Pressão do Partido Liberal
Não foi por outra razão que o Partido Liberal pressionou Trudeau para renunciar. Como que por osmose, o mal desempenho de Trudeau vinha afetando a viabilidade eleitoral do próprio partido. Saliente-se que, entre 2019 e 2021, o partido registrava o maior percentual de intenção de votos para as eleições canadenses, com índices sempre superiores a 30% nas pesquisas da Angus Reid. Desde 2022, contudo, o desempenho do partido começou a descer ladeira abaixo, perdendo eleitores, insatisfeitos com Trudeau. Terminou 2024 com o apoio de apenas 16% de eleitores.
Os caciques do partido decidiram que, com o atual primeiro-ministro fora, haveria melhores chances para a agremiação apanhar os cacos, e tentar reverter a situação até as eleições federais marcadas para outubro. E não tomaram esta decisão no vácuo. A pressão veio de baixo, com 85% dos parlamentares do partido pedindo a saída de Trudeau.
Com a renúncia, o partido realizará uma eleição intrapartidária, de abrangência nacional, para escolher seu novo líder e Primeiro-ministro em 24 de março. Até lá, Trudeau permanecerá no cargo.
Desconexão entre o governo e os eleitores
Atualmente, a situação no Canadá não é muito diferente daquela que determinou a derrota do Partido Democrático nas últimas eleições americanas. O bolso anda falando muito alto para os canadenses. Os eleitores no Canadá estão mais preocupados com a crise habitacional, com os aumentos no preço de imóveis, do que em políticas, de longo prazo, que visam diminuir emissões de carbono e combater mudanças climáticas. Eles estão mais preocupados com o aumento no preço dos alimentos nos supermercados do que com as políticas de Trudeau visando aumentar o número de imigrantes no país. Inclusive, para muitos eleitores canadenses, foi precisamente o aumento no número de imigrantes que levou o país a um déficit habitacional e a uma crise, sem precedentes, no sistema de assistência médica universal.
Assim como aconteceu com o Partido Democrata nas eleições americanas de 2024, Trudeau e o Partido Liberal canadense parecem não ter se dado conta dos anseios de seus eleitores. A desconexão entre governo e eleitores atingiu, assim, patamares insustentáveis. E, antes que os partidos de oposição impusessem o fim do governo do Partido Liberal, com um voto de desconfiança que certamente viria no início do ano legislativo, Trudeau se antecipou, anunciando sua renúncia. Pelo menos assim exerceria algum controle sobre a transição de sua saída.
Trump: ameaça e piada
A última gota d’água para Trudeau foi, sem dúvida, a ameaça que Trump fez de sobretaxar em 25% os produtos canadenses comercializados nos Estados Unidos. A princípio, tratava-se de uma medida voltada a estimular um controle mais rígido da fronteira canadense com os Estados Unidos. Mais recentemente, porém, Trump tem falado em usar a tarifa para diminuir o déficit norte-americano na balança comercial com o Canadá. Ou seja, segundo as bravatas de Trump, de uma forma ou de outra, um tarifaço virá.

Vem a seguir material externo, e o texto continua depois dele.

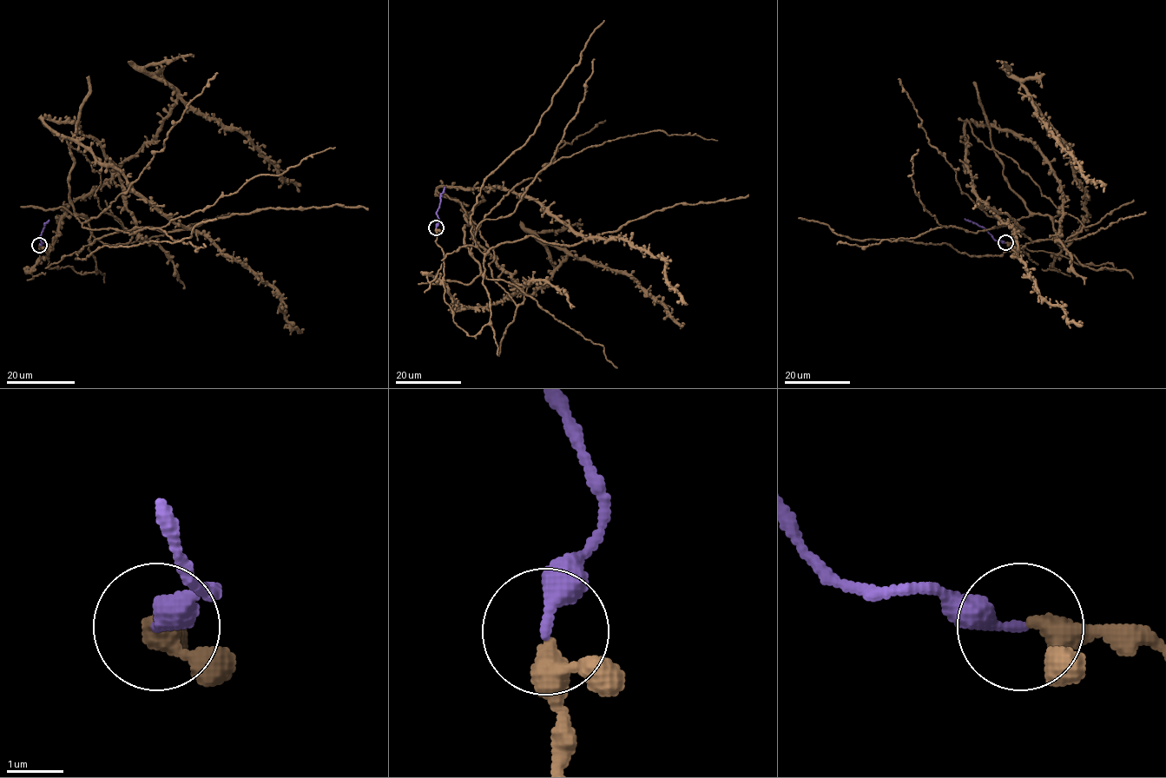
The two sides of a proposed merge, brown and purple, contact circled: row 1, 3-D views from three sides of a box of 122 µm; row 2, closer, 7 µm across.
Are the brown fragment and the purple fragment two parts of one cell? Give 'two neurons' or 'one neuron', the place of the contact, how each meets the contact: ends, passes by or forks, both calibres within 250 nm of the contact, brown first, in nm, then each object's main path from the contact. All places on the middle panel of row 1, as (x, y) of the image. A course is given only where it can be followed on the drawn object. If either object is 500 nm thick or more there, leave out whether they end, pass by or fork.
one neuron; at (436, 227); brown passes by; purple ends there; 320 nm thick on the brown side, 320 nm on the other; brown runs (436, 227), (469, 336), (489, 295), (465, 212), (439, 187), (510, 189), (626, 240), (688, 304); purple runs (436, 227), (439, 219), (436, 212), (445, 187)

A tarifa de 25% quebraria a indústria canadense, muito dependente do mercado consumidor americano. Analistas da Oxford Economics estimam que tal tarifa pode gerar uma queda de 2.5% do PIB nacional, além de elevar, e muito, a inflação e o desemprego. Não foi por outra razão que Trudeau correu para se encontrar com o Trump em Mar-a-Lago, e tentar dissuadi-lo da decisão. Em vão. Trump terminou fazendo piada com o Canadá ao comentar sobre a possibilidade de transformar o gigantesco país no 51º estado americano e Trudeau em seu governador. No mínimo, um toque de ironia para aludir ao que Trump considera a irrelevância no atual cenário geopolítico de um Canadá legado por Trudeau.
*Ricardo Rodrigues é jornalista e cientista político. Ele escreve sobre política internacional para O Poder às terças.